Text provided START
As illustrated in Figure 9, the illustrated operating linkage 104 is actually a pair of operating linkages, one for the left foot and one for the right foot of a user. The two linkages 104 preferably are about 180 degrees out of phase. Other constructions can be used and, in some configurations, the operating linkages 104 can be separately operated and are not coupled together. For clarity and ease of description, only one of the two linkages 104 will be described in detail.
Preferably, the operating linkage 104 comprises four moving links and a fixed "ground link," which results in five revolute, pivoted or pin joints. The "ground link" in the illustrated arrangement is formed by the frame assembly 102. The five bar mechanism preferably is largely, if not wholly, positioned within the region of the frame assembly 102. More preferably, a large portion of the operating linkage 104 is enclosed within the housing 106. Even more preferably, as illustrated in Figure 10, all but one of the moving joints between the links in the illustrated arrangement are positioned forward of the rearward upright posts 132.
With reference to Figure 9, the operating linkage 104 preferably comprises an upper crank 160 and a lower crank 162. The upper crank 160 rotates about an upper fixed rotational axis 164 to which a first end of the upper crank 160 is connected and the lower crank 162 rotates about a lower fixed rotational axis 166 to which a first end of the lower crank 162 is connected. A first end of a first coupler link 170 is joined to a second end of the upper crank 160 with a first pin joint 172. A first end of a second coupler link 174 is joined to a second end of the lower crank 162 with a second pin joint 176. A third pin joint 180 joins a second end of the first coupler link 170 and a second end of the second coupler link 174. The first coupler link 170 further comprises a trace point 182, which generally corresponds to a location of a support for a user's foot. During movement of the operating linkage 104, the trace pint 182 follows a desired generally elliptical path. As such, when implemented on the exercise machine 100, the operating linkage 104 creates a substantially elliptical trace E for a user's foot, as shown in Figure 15. The substantially elliptical trace that is generated can be varied by altering the lengths of the links 160, 162, 170, 174, the spacing and/or relative positioning of the ground points (e.g., 164, 166) or by adjusting the phase angle between the cranks 160, 162.
As discussed above, the operating linkage 104 preferably comprises a geared five bar mechanism. With reference to Figures 9 and 10, the operating linkage 104 also comprises an upper pulley 184, a lower pulley 186 and a flexible transmitting member 188 that wraps around both pulleys 184, 186. In a preferred arrangement, the pulleys 184, 186 have the same outer diameter such that both pulleys move at the same speed. Moreover, to simplify the construction, the upper pulley 184 preferably rotates about the upper fixed rotational axis 164 while the lower pulley 186 preferably rotates about the lower fixed rotational axis 166. The upper crank 160 can be secured to the upper pulley 184 for rotation with the upper pulley 184 and the lower crank 162 can be secured to the lower pulley 186 for rotation with the lower pulley 186. In some embodiments, the cranks can be omitted and the joints (e.g., 172, 176) can be formed as a structure part of the pulleys. As used herein, the term cranks is intended to be given its ordinary meaning and can include constructions in which a crank is integrated into a pulley. Regardless of whether the cranks are integrated into the pulleys or not, the cranks 160, 162 desirably rotate synchronously with each other. As will be described, the cranks 160, 162 can be positioned out of phase relative to each other but the cranks 160, 162 preferably are still synchronized to rotate at the same speed, even if out of phase.
Text provided END
Data extract START
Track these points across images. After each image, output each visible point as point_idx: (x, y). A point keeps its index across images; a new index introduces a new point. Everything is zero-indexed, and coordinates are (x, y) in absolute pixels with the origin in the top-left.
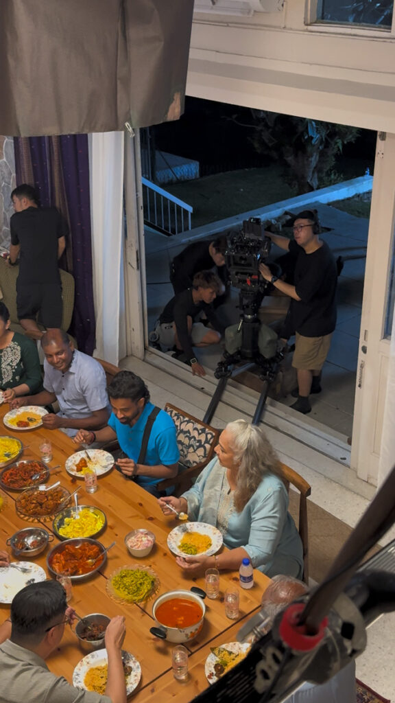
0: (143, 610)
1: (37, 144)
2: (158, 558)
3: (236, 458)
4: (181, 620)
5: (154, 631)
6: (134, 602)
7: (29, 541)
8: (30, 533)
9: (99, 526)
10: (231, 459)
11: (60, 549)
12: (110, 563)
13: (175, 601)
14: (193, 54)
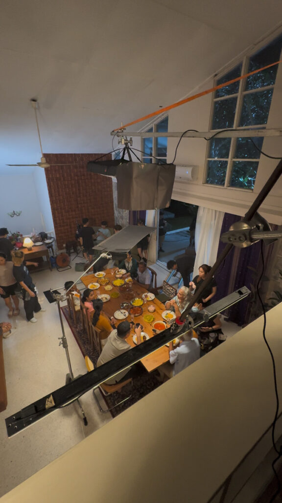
0: (151, 325)
1: (134, 212)
2: (155, 313)
3: (184, 297)
4: (160, 328)
5: (153, 330)
6: (149, 323)
7: (125, 305)
8: (125, 303)
9: (142, 303)
10: (183, 297)
11: (132, 308)
12: (144, 313)
13: (159, 324)
14: (173, 189)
Data extract END
* _Directions_
1. In the exercise-machine linkage description, rewrite the part that opens with the words "As illustrated in Figure 9, the" and closes with "described in detail.", substituting "90 degrees" for "180 degrees".
2. For each statement below, say whether it agrees with the exercise-machine linkage description, and quote the words of the description that decide it.
(a) In a preferred arrangement, the upper and lower pulleys have the same outer diameter.
(b) The ground link in the illustrated arrangement is formed by the housing 106.
(c) The two operating linkages can never be operated separately.
3. Write the next part of the exercise-machine linkage description, starting after its last sentence.

* _Per-task answers_
1.
As illustrated in Figure 9, the illustrated operating linkage 104 is actually a pair of operating linkages, one for the left foot and one for the right foot of a user. The two linkages 104 preferably are about 90 degrees out of phase. Other constructions can be used and, in some configurations, the operating linkages 104 can be separately operated and are not coupled together. For clarity and ease of description, only one of the two linkages 104 will be described in detail.

2.
(a) Yes: "In a preferred arrangement, the pulleys 184, 186 have the same outer diameter such that both pulleys move at the same speed."
(b) No: "is formed by the frame assembly 102."
(c) No: "in some configurations, the operating linkages 104 can be separately operated and are not coupled together."

3.
Thus, as described above, the operating linkage 104 for each foot of a user preferably comprises four moving links (160, 162, 170 and 174) that are connected by three joints (172, 176, 180) with two of the four links connected by two additional joints (164, 166) to ground locations defined by the axes 164, 166, which are fixed relative to the frame assembly 102- The operating linkage 104 for each foot also comprises a clocking configuration, such as the belt 188 and the pulleys 184, 186, that connects two of the four links (e.g., 160, 162) for timed movement. The clocking configuration governs the movement of the pin joint 180 along a predetermined path. It is contemplated that a guiding structure also can be used to dictate the movement of the pin joint 180 along a predetermined path and, in such configurations, the belt drive may be omitted. For instance, a guide plate with a desired guide path, slot or groove formed in the guide plate can be used to guide the pin joint 180 along the predetermined path. As described herein, the clocking configuration and the guide plate configure define means for controlling a path of movement of at least one pin joint of a five bar mechanism.
With reference now to Figure 10, the exercise machines 100 is illustrated with certain components omitted such that the operating linkage 104 can be better shown. As illustrated, the upper fixed rotational axis 164 is defined by an upper axle 190 and the lower fixed rotational axis 166 is defined by a lower axle 192. In the illustrated arrangement, pillow block bearings 194 secure the axles 190, 192 to the frame assembly 102. In particular, the pillow block bearings 194 are mounted to the intermediate posts 136 in the illustrated configuration.
The upper crank 160 is mounted to the upper axle 190. The lower crank 162 is mounted to the lower axle 192. As illustrated, the cranks 160, 162 of the opposing sides of the exercise machine 100 preferably are mounted about 180 degrees out of phase from each other. In the illustrated arrangement, the upper pair of cranks 160 are positioned vertically higher than the lower pair of cranks 162 and the upper pair of cranks 160 are positioned rearward of the lower pair of cranks 162. Other crank placements and orientation also can be used keeping in mind the desire for a usable foot trace.
The first coupler link 170 has a generally tubular configuration. At the first end, the first coupler link 170 comprises a sleeve 196. A stub shaft 200 extends outward from the illustrated upper crank 160 and the sleeve 196 is positioned over the stub shaft 200. The sleeve 196 allows the stub shaft 200 to rotate within the sleeve such that the end of the first coupler link moves up, down, forward and rearward with the rotation of the stub shaft 200 about the upper axle 190, thereby defining the first pin joint 172. Any suitable connection between the first coupler link 170 and the upper crank 160 can be used keeping in mind the goal of creating up, down, forward and rearward movement of the first end of the first coupler link 170 while the upper crank 160 rotates about the upper fixed rotational axis 164 defined by the upper axle 190.
The second coupler link 174 has a generally bar-like configuration. At the first end, the second coupler link 174 also comprises a head 202. The lower crank 162 has a boss 204. The head 202 is connected to the boss 204 by a mechanical fastener 206 or the like. Any suitable connection can be used keeping in mind the goal of creating up, down, forward and rearward movement of the first end of the second coupler link 174 while the lower crank 162 rotates about the lower fixed rotational axis 166 defined by the lower axle 192, thereby defining the second pin joint 176.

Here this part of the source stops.